Nelson, whose new film, Freedom Riders, was screened at the Virginia Film Festival in Charlottesville on November 5, made his comments in a panel discussion following the screening.
Other participants in the discussion were civil-rights activists Dion Diamond, Reginald Green, and Joan Mulholland, who were among the original “freedom riders” of 1961. The panel was moderated by Larry Sabato of the UVA Center for Politics.
Effective engagement of the news media
In response to a question from Sabato, Nelson pointed out how the civil rights movement’s strategy of engaging the news media was slow in emerging but eventually “incredibly effective.”
During the 1961 freedom rides, he said, “the media’s role really changed.”
When the freedom rides started in May of that year, “there was no media coverage except the black press,” such as the Washington/Baltimore Afro-American and Johnson Publications (Ebony and Jet), which each had a “representative on the ride.”
The rest of the news media, however, “totally ignored the rides and there was no media coverage at all,” Nelson said, which caused difficulty for him and his team of filmmakers, because there was a dearth of archival material from the early part of the freedom ride phenomenon.
What changed “by the end of the freedom rides,” he explained, was that there were “400 people coming in [and] that was a huge news story, so you had the nightly news and you have all the print journalists and camera people there.”
By mid-summer, the news media was reacting to the civil rights movement’s strategy “to hold the front page” for at least five days at a time, to keep people’s attention on the issue so that it became “impossible to ignore.”
Making a choice
In researching the freedom rides, Nelson explained, “one of the fascinating things that we found making the film was that” in the Deep South (Alabama, Georgia, Mississippi), “there was a very small percentage of people of white people who supported integration -- a tiny percentage [of] 1, 2, 3 percent.”
At the other extreme,he said, “there was another small percentage of people who were violent racists, maybe 10 [or] 15 percent.”
That meant, he explained, that “the rest of the people, 80-85 percent, just were able to kind of go on, and ignore what was going on” – hence his remark that the civil rights movement, in general, and the freedom rides, in particular, forced people to make a choice about which way to go.
How ‘Freedom Riders’ became a film
After the panel ended, Nelson told the Charlottesville Libertarian Examiner that the Freedom Riders project came to him while he “was working on a film for American Experience called Wounded Knee.”
The producers “called and said that they had purchased this book, Freedom Riders by Ray Arsenault, and would I take a look at it [because] they’re thinking of making it into a film.”

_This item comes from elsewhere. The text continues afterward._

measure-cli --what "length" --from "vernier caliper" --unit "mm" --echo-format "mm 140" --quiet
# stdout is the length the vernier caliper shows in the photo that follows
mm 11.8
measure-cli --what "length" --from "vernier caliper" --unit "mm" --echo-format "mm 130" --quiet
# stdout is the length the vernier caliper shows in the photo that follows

Nelson “said yes without even getting the book,” because he “knew a little bit about the story and realized it would be great, so that’s how that happened.”
Making the film took about 18 months from start to finish, Nelson explained. It will be broadcast on PBS as part of the American Experience series in May 2011, “which is the 50th anniversary of the freedom rides.”
Currently, Nelson is showing Freedom Riders at film festivals and also at schools, including a screening at Charlottesville High School earlier this month. In addition, some college students will be recreating the freedom rides next year as part of a fiftieth anniversary commemoration that will also promote the film.
Publisher's note: This article was originally published on Examiner.com on November 18, 2010. The Examiner.com publishing platform was discontinued July 1, 2016, and its web site went dark on or about July 10, 2016. I am republishing this piece in an effort to preserve it and all my other contributions to Examiner.com since April 6, 2010. It is reposted here without most of the internal links that were in the original.